SARS-CoV-2 Nsp2 recruits GIGYF2 near viral replication sites and supports viral protein production [nsp2_del_rna_seq]

The SARS-CoV-2 genome encodes 16 non-structural proteins (Nsps), with Nsp2 being the least conserved and least understood. In this study, we found a crucial role of Nsp2 in the SARS-CoV-2 life cycle and demonstrated its interaction with GIGYF2, which causes the relocation of GIGYF2 to near double membrane vesicles (DMVs) and the enhancement of viral protein production. Deletion of the Nsp2-coding region from the viral genome led to a drastic reduction in viral RNA synthesis early in infection (3–4 hours post infection). Through interactome analysis of Nsp2 in virus-infected cells, we identified GIGYF2—a protein involved in translational regulation—as a key partner of Nsp2. We confirm the interaction between GIGYF2 and Nsp2 from both SARS-CoV-1 and SARS-CoV-2. Depleting GIGYF2 or its cofactor ZNF598 phenocopied the replication defects observed with Nsp2 deletion, suggesting their critical roles in viral reproduction. Moreover, GIGYF2 and ZNF598 relocate to areas near DMVs, viral replication sites, upon infection. This relocation does not happen with the Nsp2-deleted virus, indicating Nsp2's role in directing GIGYF2 to DMVs. Using formaldehyde crosslinking and immunoprecipitation-sequencing experiments (fCLIP-seq), we found that GIGYF2 interacts with viral RNAs, particularly in regions encoding Nsp3, M, and Orf6. Depletion of GIGYF2 resulted in decreased expression of these proteins. Our findings reveal the function of Nsp2 in supporting viral protein production by exploiting GIGYF2 as a host factor. Overall design: We employed formaldehyde immunoprecipitation and sequencing (fCLIP-seq) using anti-GIGYF2 antibody after SARS-CoV-2 infection. To investigate the function of GIGYF2 and NSP2 in SARS-CoV-2 replication, we performed RNA-sequencing after infection with WT and nsp2-deleted virus. We also performed RNA-sequencing in parental and GIGYF2 shRNA cells after SARS-CoV-2 virus infection.

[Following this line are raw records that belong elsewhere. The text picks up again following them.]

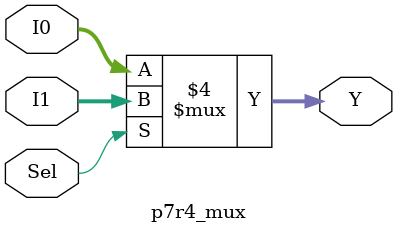
<source format=v>
`timescale 1ns / 1ps


module p7r4_mux(

    input [7:0] I0, I1,
    input Sel,
    output reg [7:0] Y
    
    );
    
    always @ (*)
    begin
       if (Sel == 1) Y = I1;
       else Y = I0; 
   end    
endmodule

</source>
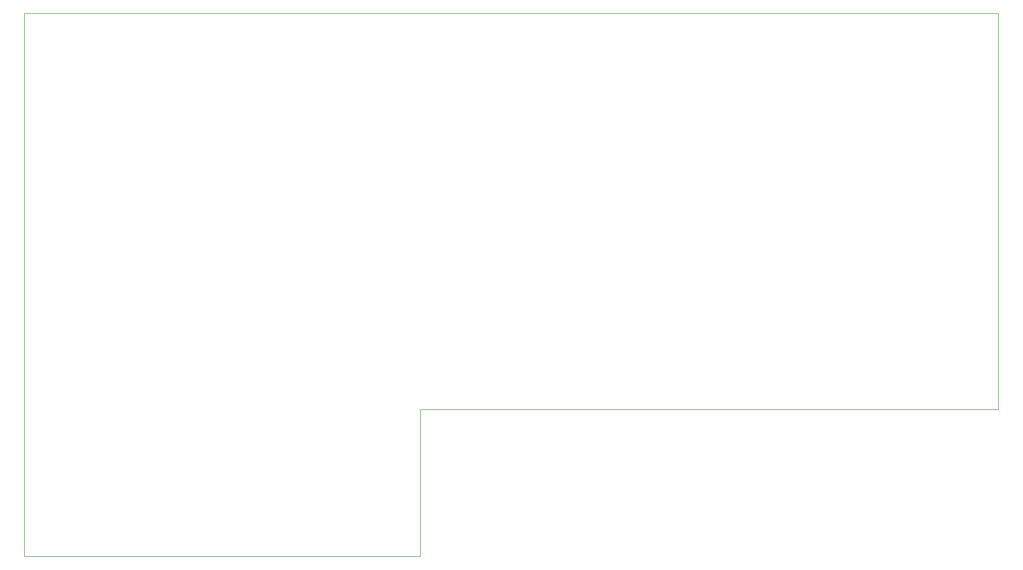
<source format=gm1>
G04 #@! TF.GenerationSoftware,KiCad,Pcbnew,(5.1.2)-2*
G04 #@! TF.CreationDate,2019-07-08T10:16:07-07:00*
G04 #@! TF.ProjectId,Prototypedesign1,50726f74-6f74-4797-9065-64657369676e,rev?*
G04 #@! TF.SameCoordinates,Original*
G04 #@! TF.FileFunction,Profile,NP*
%FSLAX46Y46*%
G04 Gerber Fmt 4.6, Leading zero omitted, Abs format (unit mm)*
G04 Created by KiCad (PCBNEW (5.1.2)-2) date 2019-07-08 10:16:07*
%MOMM*%
%LPD*%
G04 APERTURE LIST*
%ADD10C,0.050000*%
G04 APERTURE END LIST*
D10*
X177800000Y-83185000D02*
X85090000Y-83185000D01*
X177800000Y-19685000D02*
X177800000Y-83185000D01*
X21590000Y-19685000D02*
X177800000Y-19685000D01*
X85090000Y-106680000D02*
X85090000Y-83185000D01*
X21590000Y-106680000D02*
X85090000Y-106680000D01*
X21590000Y-19685000D02*
X21590000Y-106680000D01*
M02*

</source>
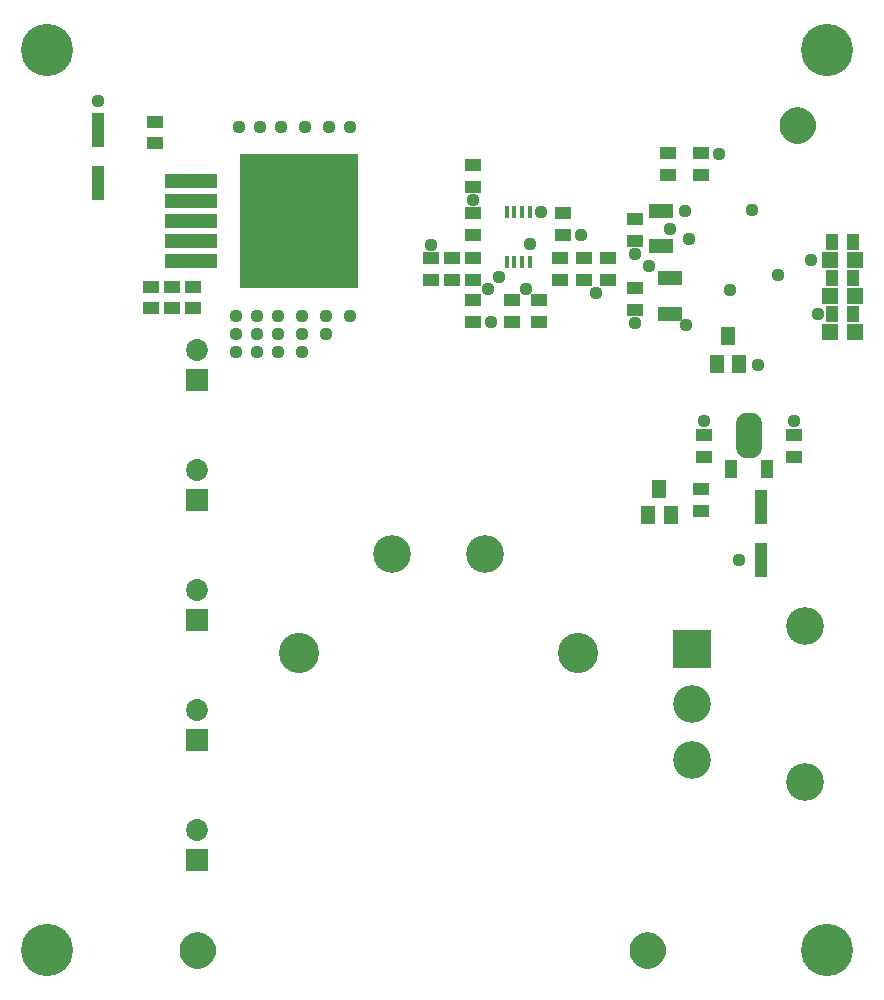
<source format=gts>
G75*
G70*
%OFA0B0*%
%FSLAX24Y24*%
%IPPOS*%
%LPD*%
%AMOC8*
5,1,8,0,0,1.08239X$1,22.5*
%
%ADD10C,0.1340*%
%ADD11R,0.0552X0.0395*%
%ADD12R,0.0161X0.0398*%
%ADD13R,0.0474X0.0631*%
%ADD14R,0.0395X0.0631*%
%ADD15C,0.0651*%
%ADD16R,0.0431X0.1176*%
%ADD17R,0.0552X0.0552*%
%ADD18R,0.0395X0.0552*%
%ADD19C,0.1261*%
%ADD20R,0.1261X0.1261*%
%ADD21R,0.0730X0.0730*%
%ADD22C,0.0730*%
%ADD23R,0.0220X0.0474*%
%ADD24R,0.1781X0.0482*%
%ADD25R,0.3982X0.4482*%
%ADD26C,0.0500*%
%ADD27C,0.0474*%
%ADD28C,0.0437*%
%ADD29C,0.1740*%
D10*
X011000Y012500D03*
X020300Y012500D03*
D11*
X024400Y017246D03*
X024400Y017954D03*
X024500Y019046D03*
X024500Y019754D03*
X027500Y019754D03*
X027500Y019046D03*
X022200Y023946D03*
X022200Y024654D03*
X021300Y024946D03*
X021300Y025654D03*
X020500Y025654D03*
X019700Y025654D03*
X019800Y026446D03*
X019800Y027154D03*
X019700Y024946D03*
X020500Y024946D03*
X019000Y024254D03*
X019000Y023546D03*
X018100Y023546D03*
X018100Y024254D03*
X016800Y024254D03*
X016800Y024946D03*
X016100Y024946D03*
X015400Y024946D03*
X015400Y025654D03*
X016100Y025654D03*
X016800Y025654D03*
X016800Y026446D03*
X016800Y027154D03*
X016800Y028046D03*
X016800Y028754D03*
X016800Y023546D03*
X022200Y026246D03*
X022200Y026954D03*
X023300Y028446D03*
X023300Y029154D03*
X024400Y029154D03*
X024400Y028446D03*
X007450Y024704D03*
X006750Y024704D03*
X006050Y024704D03*
X006050Y023996D03*
X006750Y023996D03*
X007450Y023996D03*
X006200Y029496D03*
X006200Y030204D03*
D12*
X017916Y027216D03*
X018172Y027216D03*
X018428Y027216D03*
X018684Y027216D03*
X018684Y025524D03*
X018428Y025524D03*
X018172Y025524D03*
X017916Y025524D03*
D13*
X023010Y017973D03*
X022636Y017107D03*
X023384Y017107D03*
X024926Y022128D03*
X025674Y022128D03*
X025300Y023072D03*
D14*
X025410Y018620D03*
X026590Y018620D03*
D15*
X026108Y019346D02*
X025892Y019346D01*
X025892Y020154D01*
X026108Y020154D01*
X026108Y019346D01*
X026108Y019996D02*
X025892Y019996D01*
D16*
X026400Y017381D03*
X026400Y015619D03*
X004300Y028169D03*
X004300Y029931D03*
D17*
X028687Y025600D03*
X029513Y025600D03*
X029513Y024400D03*
X028687Y024400D03*
X028687Y023200D03*
X029513Y023200D03*
D18*
X029454Y023800D03*
X028746Y023800D03*
X028746Y025000D03*
X029454Y025000D03*
X029454Y026200D03*
X028746Y026200D03*
D19*
X027850Y013400D03*
X024100Y010800D03*
X024100Y008950D03*
X027850Y008200D03*
X017200Y015800D03*
X014100Y015800D03*
D20*
X024100Y012650D03*
D21*
X007600Y013600D03*
X007600Y009600D03*
X007600Y005600D03*
X007600Y017600D03*
X007600Y021600D03*
D22*
X007600Y022600D03*
X007600Y018600D03*
X007600Y014600D03*
X007600Y010600D03*
X007600Y006600D03*
D23*
X023056Y023809D03*
X023253Y023809D03*
X023450Y023809D03*
X023647Y023809D03*
X023647Y024991D03*
X023450Y024991D03*
X023253Y024991D03*
X023056Y024991D03*
X023150Y026059D03*
X022953Y026059D03*
X022756Y026059D03*
X023347Y026059D03*
X023347Y027241D03*
X023150Y027241D03*
X022953Y027241D03*
X022756Y027241D03*
D24*
X007400Y027569D03*
X007400Y026900D03*
X007400Y026231D03*
X007400Y025561D03*
X007400Y028239D03*
D25*
X011000Y026900D03*
D26*
X027246Y030100D02*
X027248Y030137D01*
X027254Y030174D01*
X027263Y030209D01*
X027277Y030244D01*
X027293Y030277D01*
X027314Y030308D01*
X027337Y030337D01*
X027363Y030363D01*
X027392Y030386D01*
X027423Y030407D01*
X027456Y030423D01*
X027491Y030437D01*
X027526Y030446D01*
X027563Y030452D01*
X027600Y030454D01*
X027637Y030452D01*
X027674Y030446D01*
X027709Y030437D01*
X027744Y030423D01*
X027777Y030407D01*
X027808Y030386D01*
X027837Y030363D01*
X027863Y030337D01*
X027886Y030308D01*
X027907Y030277D01*
X027923Y030244D01*
X027937Y030209D01*
X027946Y030174D01*
X027952Y030137D01*
X027954Y030100D01*
X027952Y030063D01*
X027946Y030026D01*
X027937Y029991D01*
X027923Y029956D01*
X027907Y029923D01*
X027886Y029892D01*
X027863Y029863D01*
X027837Y029837D01*
X027808Y029814D01*
X027777Y029793D01*
X027744Y029777D01*
X027709Y029763D01*
X027674Y029754D01*
X027637Y029748D01*
X027600Y029746D01*
X027563Y029748D01*
X027526Y029754D01*
X027491Y029763D01*
X027456Y029777D01*
X027423Y029793D01*
X027392Y029814D01*
X027363Y029837D01*
X027337Y029863D01*
X027314Y029892D01*
X027293Y029923D01*
X027277Y029956D01*
X027263Y029991D01*
X027254Y030026D01*
X027248Y030063D01*
X027246Y030100D01*
X022246Y002600D02*
X022248Y002637D01*
X022254Y002674D01*
X022263Y002709D01*
X022277Y002744D01*
X022293Y002777D01*
X022314Y002808D01*
X022337Y002837D01*
X022363Y002863D01*
X022392Y002886D01*
X022423Y002907D01*
X022456Y002923D01*
X022491Y002937D01*
X022526Y002946D01*
X022563Y002952D01*
X022600Y002954D01*
X022637Y002952D01*
X022674Y002946D01*
X022709Y002937D01*
X022744Y002923D01*
X022777Y002907D01*
X022808Y002886D01*
X022837Y002863D01*
X022863Y002837D01*
X022886Y002808D01*
X022907Y002777D01*
X022923Y002744D01*
X022937Y002709D01*
X022946Y002674D01*
X022952Y002637D01*
X022954Y002600D01*
X022952Y002563D01*
X022946Y002526D01*
X022937Y002491D01*
X022923Y002456D01*
X022907Y002423D01*
X022886Y002392D01*
X022863Y002363D01*
X022837Y002337D01*
X022808Y002314D01*
X022777Y002293D01*
X022744Y002277D01*
X022709Y002263D01*
X022674Y002254D01*
X022637Y002248D01*
X022600Y002246D01*
X022563Y002248D01*
X022526Y002254D01*
X022491Y002263D01*
X022456Y002277D01*
X022423Y002293D01*
X022392Y002314D01*
X022363Y002337D01*
X022337Y002363D01*
X022314Y002392D01*
X022293Y002423D01*
X022277Y002456D01*
X022263Y002491D01*
X022254Y002526D01*
X022248Y002563D01*
X022246Y002600D01*
X007246Y002600D02*
X007248Y002637D01*
X007254Y002674D01*
X007263Y002709D01*
X007277Y002744D01*
X007293Y002777D01*
X007314Y002808D01*
X007337Y002837D01*
X007363Y002863D01*
X007392Y002886D01*
X007423Y002907D01*
X007456Y002923D01*
X007491Y002937D01*
X007526Y002946D01*
X007563Y002952D01*
X007600Y002954D01*
X007637Y002952D01*
X007674Y002946D01*
X007709Y002937D01*
X007744Y002923D01*
X007777Y002907D01*
X007808Y002886D01*
X007837Y002863D01*
X007863Y002837D01*
X007886Y002808D01*
X007907Y002777D01*
X007923Y002744D01*
X007937Y002709D01*
X007946Y002674D01*
X007952Y002637D01*
X007954Y002600D01*
X007952Y002563D01*
X007946Y002526D01*
X007937Y002491D01*
X007923Y002456D01*
X007907Y002423D01*
X007886Y002392D01*
X007863Y002363D01*
X007837Y002337D01*
X007808Y002314D01*
X007777Y002293D01*
X007744Y002277D01*
X007709Y002263D01*
X007674Y002254D01*
X007637Y002248D01*
X007600Y002246D01*
X007563Y002248D01*
X007526Y002254D01*
X007491Y002263D01*
X007456Y002277D01*
X007423Y002293D01*
X007392Y002314D01*
X007363Y002337D01*
X007337Y002363D01*
X007314Y002392D01*
X007293Y002423D01*
X007277Y002456D01*
X007263Y002491D01*
X007254Y002526D01*
X007248Y002563D01*
X007246Y002600D01*
D27*
X007600Y002600D03*
X022600Y002600D03*
X027600Y030100D03*
D28*
X025000Y029150D03*
X026100Y027259D03*
X026950Y025100D03*
X028050Y025600D03*
X028300Y023800D03*
X026300Y022100D03*
X027500Y020250D03*
X024500Y020250D03*
X023900Y023450D03*
X022200Y023500D03*
X020900Y024500D03*
X022200Y025800D03*
X022650Y025400D03*
X023350Y026650D03*
X024000Y026300D03*
X023850Y027250D03*
X025350Y024600D03*
X020400Y026450D03*
X019050Y027200D03*
X018700Y026150D03*
X018550Y024650D03*
X017650Y025050D03*
X017300Y024650D03*
X017400Y023550D03*
X015400Y026100D03*
X016800Y027600D03*
X012700Y030050D03*
X012000Y030050D03*
X011200Y030050D03*
X010400Y030050D03*
X009700Y030050D03*
X009000Y030050D03*
X004300Y030900D03*
X008900Y023750D03*
X008900Y023150D03*
X008900Y022550D03*
X009600Y022550D03*
X009600Y023150D03*
X009600Y023750D03*
X010300Y023750D03*
X010300Y023150D03*
X010300Y022550D03*
X011100Y022550D03*
X011100Y023150D03*
X011100Y023750D03*
X011900Y023750D03*
X011900Y023150D03*
X012700Y023750D03*
X025650Y015600D03*
D29*
X002600Y002600D03*
X028600Y002600D03*
X028600Y032600D03*
X002600Y032600D03*
M02*

</source>
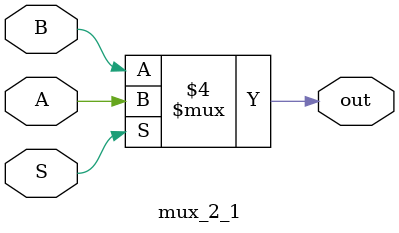
<source format=v>
module mux_2_1 (out, A, B, S);
    input A, B, S;
    output out;
    reg out;

    always @ ( A or B or S ) begin
        if (S == 1)
            out = A;
        else
            out = B;
    end
endmodule // mux_2_1

</source>
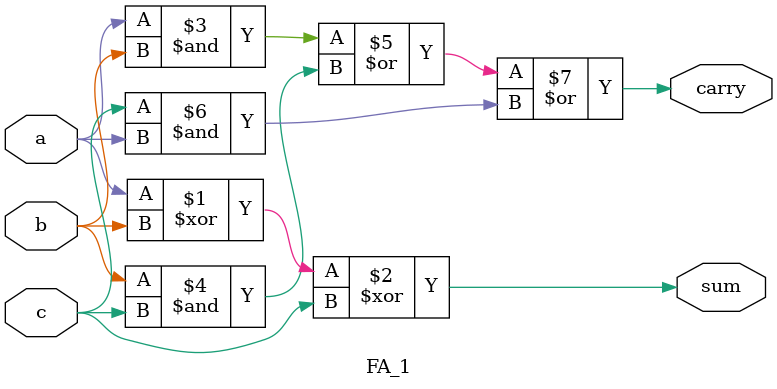
<source format=sv>
module FA_1(
    input wire a, b, c,
    output wire sum, carry
);

    assign sum = (a ^ b) ^ c;
    assign carry = (a & b) | (b & c) | (c & a);

endmodule
</source>
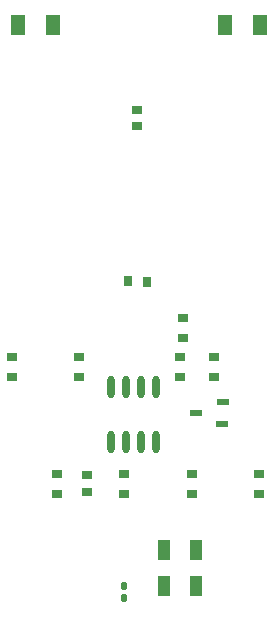
<source format=gbp>
G04*
G04 #@! TF.GenerationSoftware,Altium Limited,Altium Designer,22.4.2 (48)*
G04*
G04 Layer_Color=128*
%FSLAX25Y25*%
%MOIN*%
G70*
G04*
G04 #@! TF.SameCoordinates,F473D59A-574F-4481-BB9C-DFA0211E3A26*
G04*
G04*
G04 #@! TF.FilePolarity,Positive*
G04*
G01*
G75*
%ADD18O,0.02362X0.07480*%
%ADD19R,0.03543X0.03150*%
%ADD20R,0.03150X0.03543*%
%ADD26R,0.04528X0.07087*%
%ADD50R,0.04331X0.02165*%
%ADD51R,0.04331X0.06693*%
G04:AMPARAMS|DCode=52|XSize=19.68mil|YSize=23.62mil|CornerRadius=4.92mil|HoleSize=0mil|Usage=FLASHONLY|Rotation=180.000|XOffset=0mil|YOffset=0mil|HoleType=Round|Shape=RoundedRectangle|*
%AMROUNDEDRECTD52*
21,1,0.01968,0.01378,0,0,180.0*
21,1,0.00984,0.02362,0,0,180.0*
1,1,0.00984,-0.00492,0.00689*
1,1,0.00984,0.00492,0.00689*
1,1,0.00984,0.00492,-0.00689*
1,1,0.00984,-0.00492,-0.00689*
%
%ADD52ROUNDEDRECTD52*%
D18*
X-88000Y-36748D02*
D03*
X-83000D02*
D03*
X-78000D02*
D03*
X-73000D02*
D03*
X-88000Y-55252D02*
D03*
X-83000D02*
D03*
X-78000D02*
D03*
X-73000D02*
D03*
D19*
X-96000Y-71756D02*
D03*
Y-66244D02*
D03*
X-38532Y-72551D02*
D03*
X-38492Y-66016D02*
D03*
X-61032Y-72551D02*
D03*
X-60992Y-66016D02*
D03*
X-83531Y-72551D02*
D03*
X-83492Y-66016D02*
D03*
X-106032Y-72551D02*
D03*
X-105992Y-66016D02*
D03*
X-64031Y-20551D02*
D03*
X-63992Y-14016D02*
D03*
X-53453Y-26937D02*
D03*
X-53492Y-33472D02*
D03*
X-64953Y-26937D02*
D03*
X-64992Y-33472D02*
D03*
X-98453Y-26937D02*
D03*
X-98492Y-33472D02*
D03*
X-120953Y-26937D02*
D03*
X-120992Y-33472D02*
D03*
X-79185Y55551D02*
D03*
Y50039D02*
D03*
D20*
X-75878Y-1744D02*
D03*
X-82413Y-1705D02*
D03*
D26*
X-107280Y83795D02*
D03*
X-119091D02*
D03*
X-38280D02*
D03*
X-50091D02*
D03*
D50*
X-50591Y-41760D02*
D03*
X-50787Y-49240D02*
D03*
X-59488Y-45500D02*
D03*
D51*
X-59677Y-91310D02*
D03*
X-70307D02*
D03*
X-59677Y-103178D02*
D03*
X-70307D02*
D03*
D52*
X-83492Y-107390D02*
D03*
Y-103098D02*
D03*
M02*

</source>
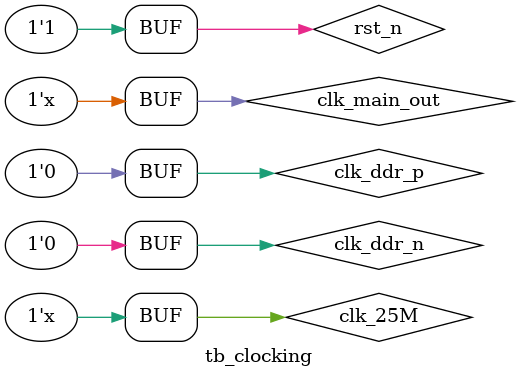
<source format=v>
`timescale 1ns / 1ps


module tb_clocking;

	// Inputs
	reg clk_25M;
	reg rst_n;
	reg clk_main_out;
	reg clk_ddr_p;
	reg clk_ddr_n;

	// Outputs
	wire clk_main;
	wire clk_sdr_p;
	wire clk_sdr_n;
	wire rst_sys_n;
	wire clk_sys;
	wire clk_col;
	wire clk_rxg;
	wire clk_rxio;
	wire clk_rxg_x2;
	wire rx_strobe;
	wire clk_txg;
	wire clk_txio;
	wire tx_strobe;

	// Instantiate the Unit Under Test (UUT)
	clocking uut (
		.clk_25M(clk_25M), 
		.rst_n(rst_n), 
		.clk_main(clk_main), 
		.clk_sdr_p(clk_sdr_p), 
		.clk_sdr_n(clk_sdr_n), 
		.clk_main_out(clk_main_out), 
		.clk_ddr_p(clk_ddr_p), 
		.clk_ddr_n(clk_ddr_n), 
		.rst_sys_n(rst_sys_n), 
		.clk_sys(clk_sys), 
		.clk_col(clk_col), 
		.clk_rxg(clk_rxg), 
		.clk_rxio(clk_rxio), 
		.clk_rxg_x2(clk_rxg_x2), 
		.rx_strobe(rx_strobe), 
		.clk_txg(clk_txg), 
		.clk_txio(clk_txio), 
		.tx_strobe(tx_strobe)
	);

	initial begin
		// Initialize Inputs
		clk_25M = 0;
		rst_n = 0;
		clk_main_out = 0;
		clk_ddr_p = 0;
		clk_ddr_n = 0;

		// Wait 100 ns for global reset to finish
		#100;
      #100 rst_n = 1;
		// Add stimulus here
		
	end
		
		always # 20 clk_25M = ~clk_25M;
		always # 20 clk_main_out = ~clk_main_out;
      
endmodule


</source>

严重急性呼吸综合征冠状病毒2（SARS-CoV-2）的基因组编码16种非结构蛋白（non-structural proteins，Nsps），其中Nsp2是保守性最差且研究最为匮乏的蛋白。本研究揭示了Nsp2在SARS-CoV-2生命周期中的关键作用，并证实其与GIGYF2存在相互作用：该相互作用可使GIGYF2迁移至双膜囊泡（double membrane vesicles，DMVs）附近，并促进病毒蛋白的合成。从病毒基因组中敲除Nsp2编码区，会在感染早期（感染后3~4小时）导致病毒RNA合成大幅下降。通过对病毒感染细胞中Nsp2进行相互作用组分析，我们鉴定出GIGYF2——一种参与翻译调控的蛋白——是Nsp2的关键互作伴侣。我们证实GIGYF2与Nsp2的相互作用存在于SARS-CoV-1和SARS-CoV-2两种病毒中。敲低GIGYF2或其辅因子ZNF598，可重现Nsp2缺失所导致的病毒复制缺陷，表明二者在病毒增殖过程中发挥关键作用。此外，感染病毒后，GIGYF2与ZNF598会迁移至病毒复制位点双膜囊泡附近区域；而在感染缺失Nsp2的病毒时，该迁移现象不会发生，这表明Nsp2负责引导GIGYF2靶向至双膜囊泡。通过甲醛交联免疫沉淀测序（formaldehyde crosslinking and immunoprecipitation-sequencing，fCLIP-seq）实验，我们发现GIGYF2可与病毒RNA结合，尤其富集于编码Nsp3、M以及Orf6的区域。敲低GIGYF2会导致上述蛋白的表达水平下降。本研究结果揭示了Nsp2通过劫持宿主因子GIGYF2来促进病毒蛋白合成的功能机制。 实验整体设计：我们在SARS-CoV-2感染后，利用抗GIGYF2抗体开展了甲醛交联免疫沉淀测序（fCLIP-seq）实验。为探究GIGYF2与Nsp2在SARS-CoV-2复制过程中的功能，我们分别用野生型（wild type，WT）和Nsp2缺失型病毒感染细胞，并对感染后的样本进行RNA测序。此外，我们还分别用SARS-CoV-2感染亲本细胞与GIGYF2短发夹RNA（short hairpin RNA，shRNA）干扰细胞，并对其进行RNA测序。